Impact of Covid-19 on Tax Residency Rules in India

Impact of Covid-19 on Tax Residency Rules in India

Tax liabilities are on the rise due to the widespread of terrible COVID-19 virus. The count of tax-based challenges is multiplying. People have to endure all responsibilities of a tax resident of that country where they have been locked down. The flights are ceased. Quarantine requirements are scrolling up. So are the tax liabilities.

Impact of COVID-19 on Tax Residency In India

  • The Tax Law In India

The provisions in the Indian income tax law testify physical presence to come across the tax residency and the exposure for foreign entities.

Many non-residents came down here for managing their family affairs, documentation and investment for many other purposes. Unfortunately, the outbreak of the COVID-19 has seized them here, which resulted in exceeding their prescribed stay period for the financial year 2019-20.Now, that overstay has extended the scope of paying tax accordingly together with imposing other local tax liabilities.

  • Income Tax Implications

The condition of tax has become critical because people are not so sure about the period of stay here. They are waiting to see if they are likely to have some income tax implications while keeping the involuntary period of stay into account.

However, there is no provision in this regard in the Indian income tax law. But, there is a case in the history wherein the court judgement considered the involuntary or forced stay to be excluded from the computation of the tax liabilities. That was the case of a non-resident whose passport was wrongly seized for a certain period of time.

The court, at that time, wisely stated that the non-resident has the right to decide whether he wants to be a tax resident of this country or not. It depended on his sole discretion. Since it happened against his will or consent, the court did not press him to pay tax.

  • Economic Co-Operation and Development (OECD)

The organization for Economic Co-Operation and Development has issued revised guidelines on the similar tax residency issue for individuals, foreign companies and creation of PE upon analyzing the tax conditions amid pandemic COVID-19.

In respect of the PE exposure, the OECD came with an announcement that the exceptional and temporary shifting to location where employees discharge their duties or temporary conclusion of contracts in the native country should not create PEs for businesses.

The OECD pushed local tax administrations to guide about the application of the domestic law threshold requirements, domestic tax petitions and other directions required for minimizing unduly compliance requirements for tax payers during this viral infection outbreak.

About amendments in the POEM of the company due to relocation, inability to travel of CEOs/ senior executives, the guidelines read that this shifting during viral crisis is an extraordinary and temporary condition. So, there should have the “tie-breaker rule” executed in tax treaties rather than changing residency status. Some jurisdictions have already disregarded such involuntary accommodations.

While throwing more light on it, the guidelines read that the temporary shifting won’t make a person a tax resident of that country even if he attains that status on the basis of the physical presence criterion, as mentioned in the domestic tax rules book.

This crisis has turned down economies, and is consistently likely to push it down in the first quarter of FY20-21. Even if this worse phase will be over, the world won’t be same. Therefore, people have welcomed these amendments because these would be helpful in addressing several practical tax issues.

These guidelines are not a legal threshold. Local tax authorities should also address the likewise conditions that are unforeseen through a set of guidelines.

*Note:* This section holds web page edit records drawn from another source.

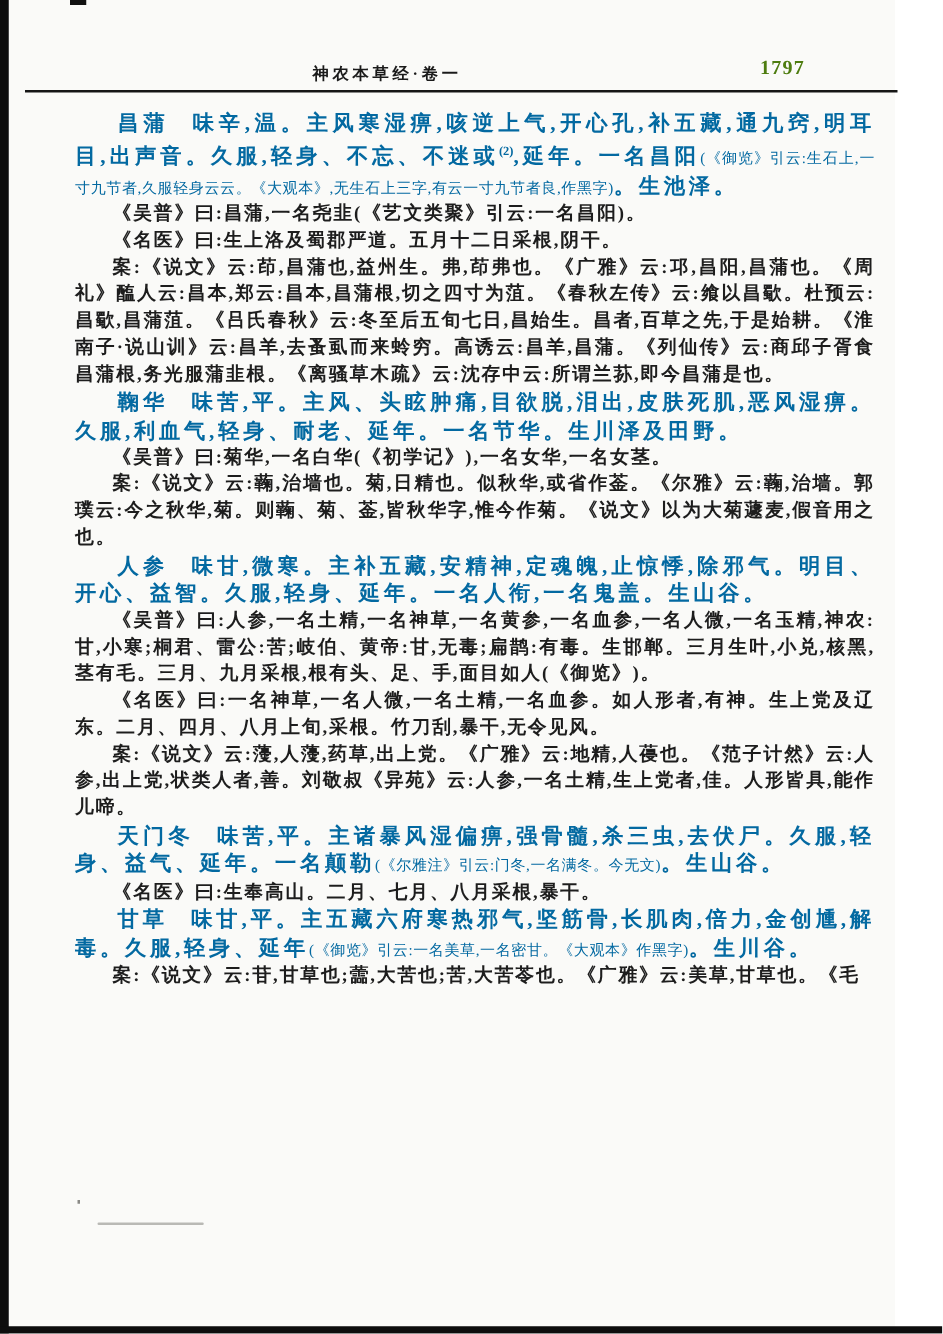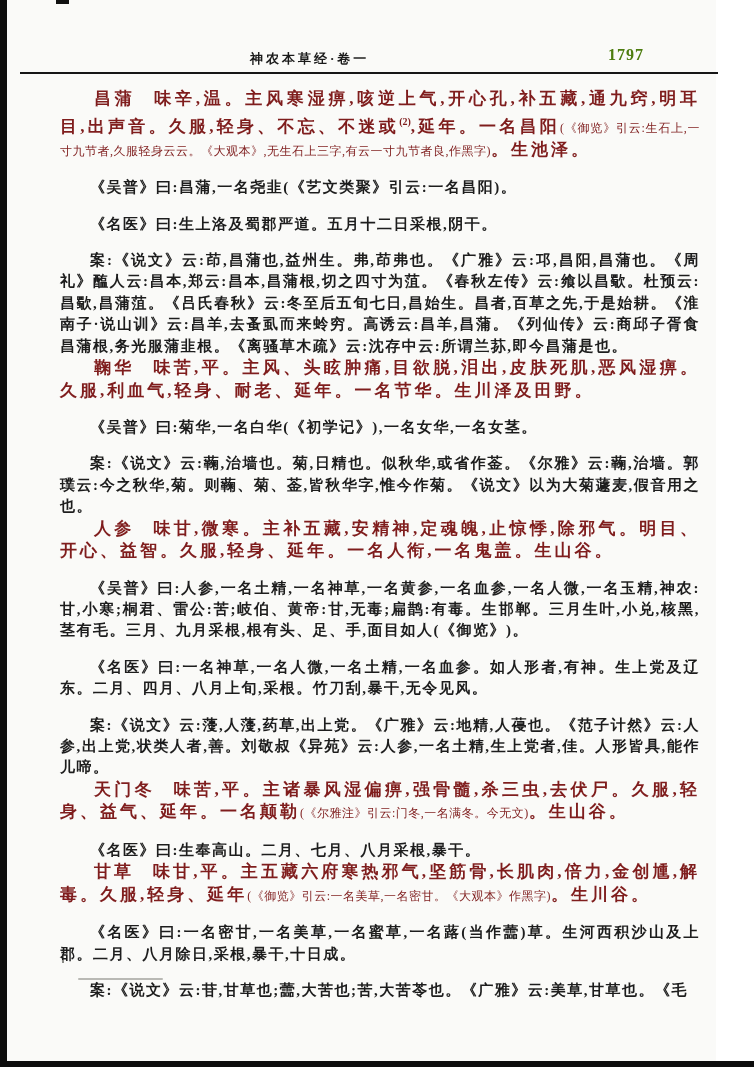--- a/index.html
+++ b/index.html
@@ -95,29 +95,28 @@
     margin: 0;
     text-align: justify;
     text-justify: inter-ideograph;
     text-indent: 2em;
   }
   p.main {
     font-size: 17px;
     font-weight: 700;
     line-height: 22.5px;
     letter-spacing: 3px;
-    color: #7f1d1d;
+    color: #0369a1;
   }
   p.comm {
     font-size: 15px;
     font-weight: 600;
     line-height: 21.4px;
     letter-spacing: 1.5px;
     color: #1d1d1d;
-    margin-top: 15px;
   }
   .seg-entry-name { margin-right: 1.1em; }
   .seg-note {
     font-size: 12px;
     font-weight: 500;
     letter-spacing: 0.5px;
   }
   .seg-sup {
     font-size: 10px;
     vertical-align: super;
@@ -162,21 +161,20 @@
         <p class="comm">案:《说文》云:薓,人薓,药草,出上党。《广雅》云:地精,人葠也。《范子计然》云:人参,出上党,状类人者,善。刘敬叔《异苑》云:人参,一名土精,生上党者,佳。人形皆具,能作儿啼。</p>
       </section>
 
       <section>
         <p class="main"><span class="seg-entry-name">天门冬</span><span class="seg-body">味苦,平。主诸暴风湿偏痹,强骨髓,杀三虫,去伏尸。久服,轻身、益气、延年。一名颠勒</span><span class="seg-note">(《尔雅注》引云:门冬,一名满冬。今无文)</span><span class="seg-body">。生山谷。</span></p>
         <p class="comm">《名医》曰:生奉高山。二月、七月、八月采根,暴干。</p>
       </section>
 
       <section>
         <p class="main"><span class="seg-entry-name">甘草</span><span class="seg-body">味甘,平。主五藏六府寒热邪气,坚筋骨,长肌肉,倍力,金创尰,解毒。久服,轻身、延年</span><span class="seg-note">(《御览》引云:一名美草,一名密甘。《大观本》作黑字)</span><span class="seg-body">。生川谷。</span></p>
-        <p class="comm">《名医》曰:一名密甘,一名美草,一名蜜草,一名蕗(当作蘦)草。生河西积沙山及上郡。二月、八月除日,采根,暴干,十日成。</p>
         <p class="comm">案:《说文》云:苷,甘草也;蘦,大苦也;苦,大苦苓也。《广雅》云:美草,甘草也。《毛</p>
       </section>
 
     </div>
   </div>
 
   <div class="smudge"></div>
   <div class="speck"></div>
   <div class="edge-bottom"></div>
 </div>

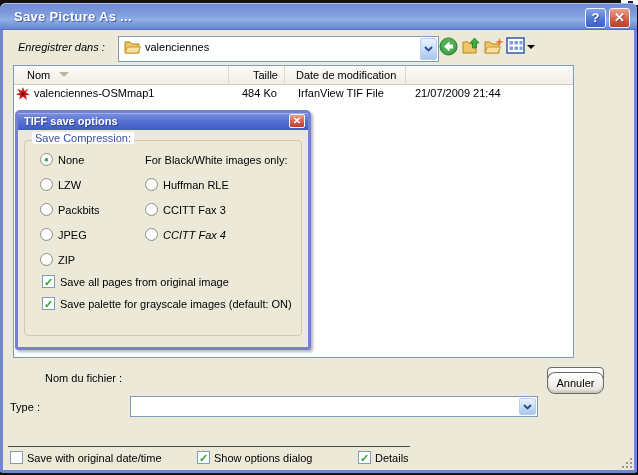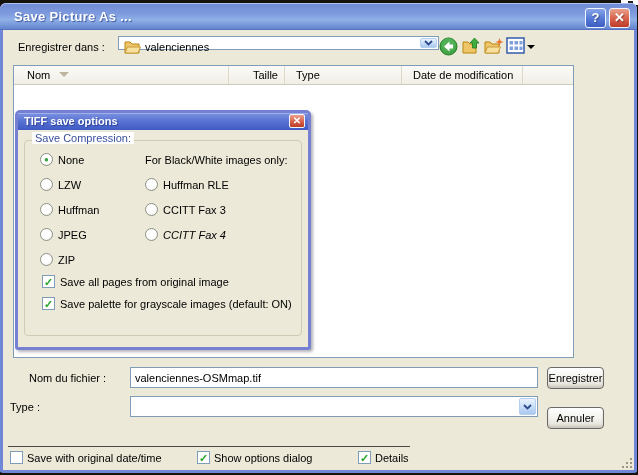--- a/index.html
+++ b/index.html
@@ -22,23 +22,23 @@
               box-shadow:inset 0 1px 0 #aac2ee, inset 0 -1px 0 #5571c2; }
   .title-text { left:14px; top:6px; color:#fff; font-size:13px; font-weight:bold;
                 letter-spacing:0.3px; text-shadow:1px 1px 1px #3a56a0; }
   .tb-btn { top:5px; width:21px; height:20px; border:1px solid #f0f4fc; border-radius:3px;
             color:#fff; font-weight:bold; font-size:13px; text-align:center; line-height:18px;
             text-shadow:1px 1px 1px rgba(0,0,0,0.35); cursor:pointer; }
   .tb-help  { left:585px; background:linear-gradient(180deg,#87a4e8,#5578d6 55%,#3d5fc4); }
   .tb-close { left:609px; background:linear-gradient(180deg,#e8a18c,#d8604a 55%,#bb3c28); }
 
   
-  .addr-label { left:15px; top:37px; }
+  .addr-label { left:15px; top:37px;font-style:italic; }
   .combo { background:#fff; border:1px solid #7f9db9; }
-  .addr-combo { left:115px; top:32px; width:321px; height:14px; }
+  .addr-combo { left:115px; top:32px; width:321px; height:26px; }
   .combo-text { position:absolute; top:4px; white-space:nowrap; }
   .addr-text { left:26px; }
   .combo-btn { position:absolute; right:1px; top:1px; bottom:1px; width:17px; border-radius:2px;
                background:linear-gradient(180deg,#eaf3fd,#cde1f8 45%,#a9c7ef);
                border:1px solid #b5cff0; display:flex; align-items:center; justify-content:center; cursor:pointer; }
   .addr-folder { position:absolute; left:5px; top:3px; }
 
   .tool { top:33px; width:20px; height:20px; cursor:pointer; }
   .t-back { left:436px; } .t-up { left:459px; } .t-new { left:481px; } .t-view { left:503px; }
   .view-arrow { left:524px; top:41px; width:0; height:0;
@@ -81,31 +81,31 @@
   .group-label { left:14px; top:19px; background:#ffffff; padding:0 3px; color:#39509e; }
   .radio { width:13px; height:13px; border:1px solid #8d9286; border-radius:50%;
            background:radial-gradient(circle at 35% 30%,#ffffff 55%,#e4e4da); cursor:pointer;
            text-align:center; font-size:8px; line-height:12px; color:#3da342; }
   .rlabel { cursor:default; }
   .checkbox { width:13px; height:13px; border:1px solid #7f9db9; background:#fff; cursor:pointer;
               font-size:11px; font-weight:bold; line-height:12px; color:#2ba62b; text-align:center; }
   .bw-note { left:127px; top:41px; }
 
   
-  .fname-label { left:8px; top:368px;padding-left:18px; }
+  .fname-label { left:24px; top:368px;padding-left:18px; }
   .type-label { left:7px; top:397px;text-align:center; }
   .text-input { left:127px; top:363px; width:408px; height:21px; border:1px solid #7f9db9;
                 background:#fff; font-family:"Liberation Sans",sans-serif; font-size:11px; padding:0 4px; }
   .type-combo { left:127px; top:392px; width:408px; height:21px; }
   .type-text { left:5px; }
   .btn { left:544px; width:57px; height:22px; border:1px solid #6a6a6a; border-radius:4px;
          background:linear-gradient(180deg,#ffffff,#f2f1ec 55%,#dfdcd1);
          font-family:"Liberation Sans",sans-serif; font-size:11px; text-align:center; cursor:pointer;
          box-shadow:inset 0 -2px 2px rgba(180,175,160,0.5); }
-  .btn-save { top:363px; } .btn-cancel { top:403px; }
+  .btn-save { top:363px; } .btn-cancel { top:368px;border-radius:8px; }
 
   .footer-divider { left:5px; top:442px; width:402px; height:1px; background:#4a4a45; }
   .fo-cb1 { left:7px; top:447px; } .fo-cb2 { left:194px; top:447px; } .fo-cb3 { left:355px; top:447px; }
   .fo-l1 { left:24px; top:448px; } .fo-l2 { left:211px; top:448px; } .fo-l3 { left:372px; top:448px; }
 
   .grip { left:617px; top:452px; }
 </style>
 </head>
 <body>
 
@@ -167,62 +167,75 @@
           <rect x="8.5" y="9.5" width="3.5" height="3.5" fill="#7fa0dc"></rect>
           <rect x="13.5" y="9.5" width="3" height="3.5" fill="#7fa0dc"></rect>
       </svg>
     </span>
     <span class="abs view-arrow"></span>
 
     <div class="abs file-list">
       <div class="lh">
         <div class="lh-cell w-name"><span>Nom</span><span class="sort-tri"></span></div>
         <div class="lh-cell w-size">Taille</div>
-        <div class="lh-cell w-type">Type</div>
         <div class="lh-cell w-date">Date de modification</div>
         <div class="lh-cell w-fill"></div>
+      </div>
+      <div class="lr">
+        <div class="lr-cell w-name">
+          <span class="row-icon">
+            <svg width="14" height="14" viewBox="0 0 14 14">
+              <path d="M7 0 L8.5 4 L12.5 1.5 L10 5.5 L14 7.5 L9.8 8.2 L11 13 L7 9.8 L3.2 12.8 L4.2 8.5 L0 7.5 L3.8 5.8 L1.2 1.5 L5.5 3.8 Z" fill="#c81e1e"></path>
+              <circle cx="7" cy="7" r="1.8" fill="#7c0808"></circle>
+            </svg>
+          </span>
+          <span>valenciennes-OSMmap1</span>
+        </div>
+        <div class="lr-cell w-size">484 Ko</div>
+        <div class="lr-cell w-type">IrfanView TIF File</div>
+        <div class="lr-cell w-date">21/07/2009 21:44</div>
+        <div class="lr-cell w-fill"></div>
       </div>
     </div>
 
     <div class="abs tiff">
       <div class="abs tiff-titlebar">
         <span class="abs tiff-title">TIFF save options</span>
       </div>
       <span class="abs tiff-close">✕</span>
 
       <div class="abs groupbox"></div>
       <span class="abs group-label">Save Compression:</span>
 
       <span class="abs radio" style="left:22px; top:40px;">●</span>
       <span class="abs rlabel" style="left:40px; top:41px;">None</span>
       <span class="abs radio" style="left:22px; top:65px;"></span>
       <span class="abs rlabel" style="left:40px; top:66px;">LZW</span>
       <span class="abs radio" style="left:22px; top:90px;"></span>
-      <span class="abs rlabel" style="left:40px; top:91px;">Huffman</span>
+      <span class="abs rlabel" style="left:40px; top:91px;">Packbits</span>
       <span class="abs radio" style="left:22px; top:115px;"></span>
       <span class="abs rlabel" style="left:40px; top:116px;text-align:right;">JPEG</span>
       <span class="abs radio" style="left:22px; top:140px;"></span>
       <span class="abs rlabel" style="left:40px; top:141px;">ZIP</span>
 
       <span class="abs bw-note">For Black/White images only:</span>
       <span class="abs radio" style="left:127px; top:65px;"></span>
       <span class="abs rlabel" style="left:145px; top:66px;">Huffman RLE</span>
       <span class="abs radio" style="left:127px; top:90px;"></span>
       <span class="abs rlabel" style="left:145px; top:91px;">CCITT Fax 3</span>
       <span class="abs radio" style="left:127px; top:115px;"></span>
       <span class="abs rlabel" style="left:145px; top:116px;font-style:italic;">CCITT Fax 4</span>
 
       <span class="abs checkbox" style="left:24px; top:162px;">✓</span>
       <span class="abs rlabel" style="left:42px; top:163px;">Save all pages from original image</span>
       <span class="abs checkbox" style="left:24px; top:184px;">✓</span>
       <span class="abs rlabel" style="left:42px; top:185px;">Save palette for grayscale images (default: ON)</span>
     </div>
 
     <span class="abs fname-label">Nom du fichier :</span>
-    <input class="abs text-input" value="valenciennes-OSMmap.tif" style="">
     <span class="abs type-label">Type :</span>
     <div class="abs combo type-combo">
       <span class="combo-btn">
         <svg width="9" height="6" viewBox="0 0 9 6">
             <polyline points="1,1 4.5,4.5 8,1" fill="none" stroke="#2c4a8c" stroke-width="1.8"></polyline>
           </svg>
       </span>
     </div>
     <button class="abs btn btn-save">Enregistrer</button>
     <button class="abs btn btn-cancel">Annuler</button>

These guidelines are put in place to counter tax adversities for business enterprises, which rose up due to forced working condition.

The tax authorities should now take an intensive look into the guidelines, determining tax liabilities or positions of the foreign businesses in the host countries, as happened in the UK, Ireland and Australia.

What To Do In Future

The competent authorities should bring more clarity and guidance to dismantle the criticality due to involuntary stay, which disregards the law that qualifies emigrant employees as a tax resident.

The government should come with suitable measures so that the balance can be invoked, ensuring no misuse of tax relaxation. This is how prospective litigation can be avoided. The taxpayers should also keep their supporting documents along with them so that they can prove their eligibility for relaxation in the lax for being a victim of involuntary stay.